■ **Work task**
Switch every "compiler" in the material below to "translator" and leave everything else unchanged. Omit the pictures from your answer.

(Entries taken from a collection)
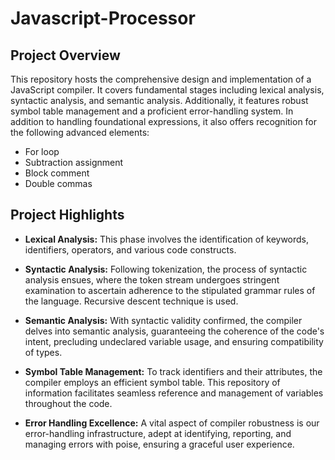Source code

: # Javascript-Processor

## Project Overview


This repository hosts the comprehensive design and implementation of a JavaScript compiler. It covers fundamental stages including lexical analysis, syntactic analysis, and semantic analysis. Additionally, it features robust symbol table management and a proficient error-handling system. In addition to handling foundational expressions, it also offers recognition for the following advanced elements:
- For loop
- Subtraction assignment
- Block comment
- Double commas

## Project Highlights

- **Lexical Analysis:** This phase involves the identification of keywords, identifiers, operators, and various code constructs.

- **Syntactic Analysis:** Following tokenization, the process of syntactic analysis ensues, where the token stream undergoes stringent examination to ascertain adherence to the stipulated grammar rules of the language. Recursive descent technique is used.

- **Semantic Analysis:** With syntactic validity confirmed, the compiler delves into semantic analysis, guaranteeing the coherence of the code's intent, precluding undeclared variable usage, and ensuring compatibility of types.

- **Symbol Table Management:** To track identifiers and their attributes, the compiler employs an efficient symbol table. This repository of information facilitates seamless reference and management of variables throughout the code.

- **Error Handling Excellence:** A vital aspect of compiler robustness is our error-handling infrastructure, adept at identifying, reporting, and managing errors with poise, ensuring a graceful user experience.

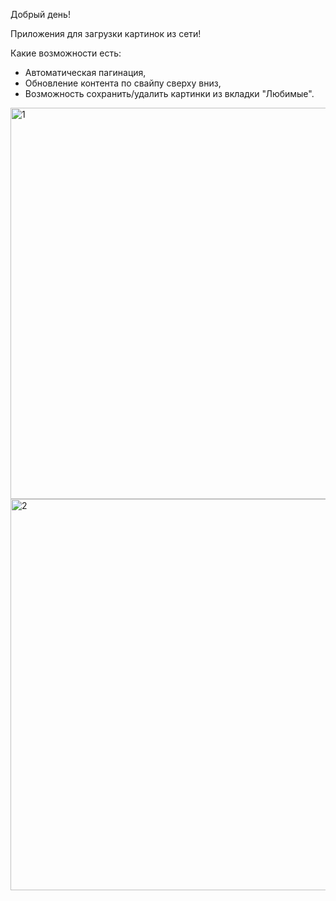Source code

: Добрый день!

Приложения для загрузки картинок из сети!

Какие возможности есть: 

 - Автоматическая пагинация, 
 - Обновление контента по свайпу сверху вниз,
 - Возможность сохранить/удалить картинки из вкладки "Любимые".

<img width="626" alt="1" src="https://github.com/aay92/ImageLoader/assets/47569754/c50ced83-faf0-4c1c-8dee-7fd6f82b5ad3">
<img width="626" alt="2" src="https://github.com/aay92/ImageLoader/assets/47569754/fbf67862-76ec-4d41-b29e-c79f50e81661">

■ **Output**
Source code

: # Javascript-Processor

## Project Overview


This repository hosts the comprehensive design and implementation of a JavaScript translator. It covers fundamental stages including lexical analysis, syntactic analysis, and semantic analysis. Additionally, it features robust symbol table management and a proficient error-handling system. In addition to handling foundational expressions, it also offers recognition for the following advanced elements:
- For loop
- Subtraction assignment
- Block comment
- Double commas

## Project Highlights

- **Lexical Analysis:** This phase involves the identification of keywords, identifiers, operators, and various code constructs.

- **Syntactic Analysis:** Following tokenization, the process of syntactic analysis ensues, where the token stream undergoes stringent examination to ascertain adherence to the stipulated grammar rules of the language. Recursive descent technique is used.

- **Semantic Analysis:** With syntactic validity confirmed, the translator delves into semantic analysis, guaranteeing the coherence of the code's intent, precluding undeclared variable usage, and ensuring compatibility of types.

- **Symbol Table Management:** To track identifiers and their attributes, the translator employs an efficient symbol table. This repository of information facilitates seamless reference and management of variables throughout the code.

- **Error Handling Excellence:** A vital aspect of translator robustness is our error-handling infrastructure, adept at identifying, reporting, and managing errors with poise, ensuring a graceful user experience.

Source code

: Добрый день!

Приложения для загрузки картинок из сети!

Какие возможности есть: 

 - Автоматическая пагинация, 
 - Обновление контента по свайпу сверху вниз,
 - Возможность сохранить/удалить картинки из вкладки "Любимые".

<img width="626" alt="1" src="https://github.com/aay92/ImageLoader/assets/47569754/c50ced83-faf0-4c1c-8dee-7fd6f82b5ad3">
<img width="626" alt="2" src="https://github.com/aay92/ImageLoader/assets/47569754/fbf67862-76ec-4d41-b29e-c79f50e81661">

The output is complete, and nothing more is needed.